Physicians Often Underestimate the Risk of Opioid Abuse, Misuse, and Diversion in Chronic Pain Patients

Article

Despite rampant opioid misuse, abuse, and diversion self-reported by chronic pain patients in a study presented at the American Pain Society 33rd Annual Scientific Meeting, primary care providers tended to downgrade the patients' risk for engaging in those drug-related aberrant behaviors, indicating a gap between physicians' objective risk assessment for opioid abuse and the actual extent of the problem.

Despite rampant opioid misuse, abuse, and diversion self-reported by chronic pain patients in a study presented at the American Pain Society 33rd Annual Scientific Meeting, held April 30, 2014, to May 3, 2014, in Tampa, FL, primary care providers tended to downgrade the patients’ risk for engaging in those drug-related aberrant behaviors, indicating a gap between physicians’ objective risk assessment for opioid abuse and the actual extent of the problem.

Using data from the ACCESS and ConVERT studies conducted in chronic pain patients receiving Avinza (extended-release morphine sulfate) or Embeda (extended-release morphine sulfate/naltrexone hydrochloride), respectively, Beatrice Setnik, PhD; and Carl L. Roland, PharmD, MS; and Glenn C. Pixton, MS, of Pfizer, Inc., alongside Kenneth W. Sommerville, MD, of the Duke University Medical Center in Durham, NC, “compare(d) investigator assessment of patient risk for behaviors related to prescription opioid misuse, abuse, and diversion with patient self-reports with patient self-reports of these activities and with the objective urine drug testing.”

Although both of the studies utilized patient medical history, urine drug test results, and physician ratings of the patients’ risk levels for aberrant behaviors related to opioids, each implemented different risk assessment questionnaires.

For instance, the investigators in the ACCESS study utilized several tools to determine their patients’ risk for opioid misuse and abuse, including “treatment agreement, card for obtaining/tracking prescriptions, (the) Screener and Opioid Assessment for Patients with Pain-Revised (SOAPP-R), (and) pill count,” whereas those participating in the ConVERT study completed the Investigator Risk Assessment Questionnaire (IRAQ) at the first visit in order to evaluate the perceived risk of opioid misuse, abuse, and diversion in a given patient and document the sources used to make the risk assessment, the poster authors observed.

On the self-assessment side, patients in the ACCESS study also completed the 24-item SOAPP-R, while those in the ConVERT study filled out the 17-item Current Opioid Misuse Measure (COMM) and the Self-Reported Misuse, Abuse, and Diversion (SR-MAD) questionnaire.

According to Setnik and her co-authors, the investigators in the ACCESS study designated 46.9% of the patients as low risk for aberrant behaviors, 51.8% as moderate, and a mere 1.3% as high risk.

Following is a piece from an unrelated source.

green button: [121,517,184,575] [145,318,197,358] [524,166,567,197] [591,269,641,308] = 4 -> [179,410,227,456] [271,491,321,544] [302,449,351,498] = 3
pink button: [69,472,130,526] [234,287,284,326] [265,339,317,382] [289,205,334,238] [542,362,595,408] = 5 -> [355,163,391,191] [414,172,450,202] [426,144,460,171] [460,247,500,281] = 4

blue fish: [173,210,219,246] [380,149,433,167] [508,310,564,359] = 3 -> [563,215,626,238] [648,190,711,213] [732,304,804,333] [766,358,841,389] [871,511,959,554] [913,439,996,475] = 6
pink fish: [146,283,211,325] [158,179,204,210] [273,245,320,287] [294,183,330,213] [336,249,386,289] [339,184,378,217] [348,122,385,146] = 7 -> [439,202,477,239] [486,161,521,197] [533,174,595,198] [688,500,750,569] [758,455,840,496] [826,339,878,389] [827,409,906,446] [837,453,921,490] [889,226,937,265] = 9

Similarly, in the ConVERT study, the investigators labeled the vast majority of the patients as low risk for abuse (89.3%), misuse (84.2%), and diversion (94.3%) — assessments they based “mostly on medical history (84.9%), patient interview (81.7%), and history of treating/knowing the patient (67.8%) … (while) only 21.5% of investigators used questionnaires to assess risk.” Less than 2% of patients were considered high risk for each of those behaviors by the investigators in the ConVERT study.

Yet, 24.8% of the patients who completed the SOAPP-R indicated high risk of opioid abuse, misuse, and diversion; 40.6% of COMM responders were categorized as engaging in the drug-related aberrant behaviors; and an astounding 60% of those who filled out the SR-MAD questionnaire admitted using more opioids than prescribed (Figure 1).

In response to those findings, the poster authors suggested that “physicians may require additional education and/or training on the appropriate interpretation and identification of signals resulting from risk assessment tools.”

However, Roland pointed out during the poster presentation that “the way this was set up was under a certificate of confidentially, so the patients were told their physicians would not see the results.” Thus, he said “it would be difficult for physicians to implement these methods in clinical settings.”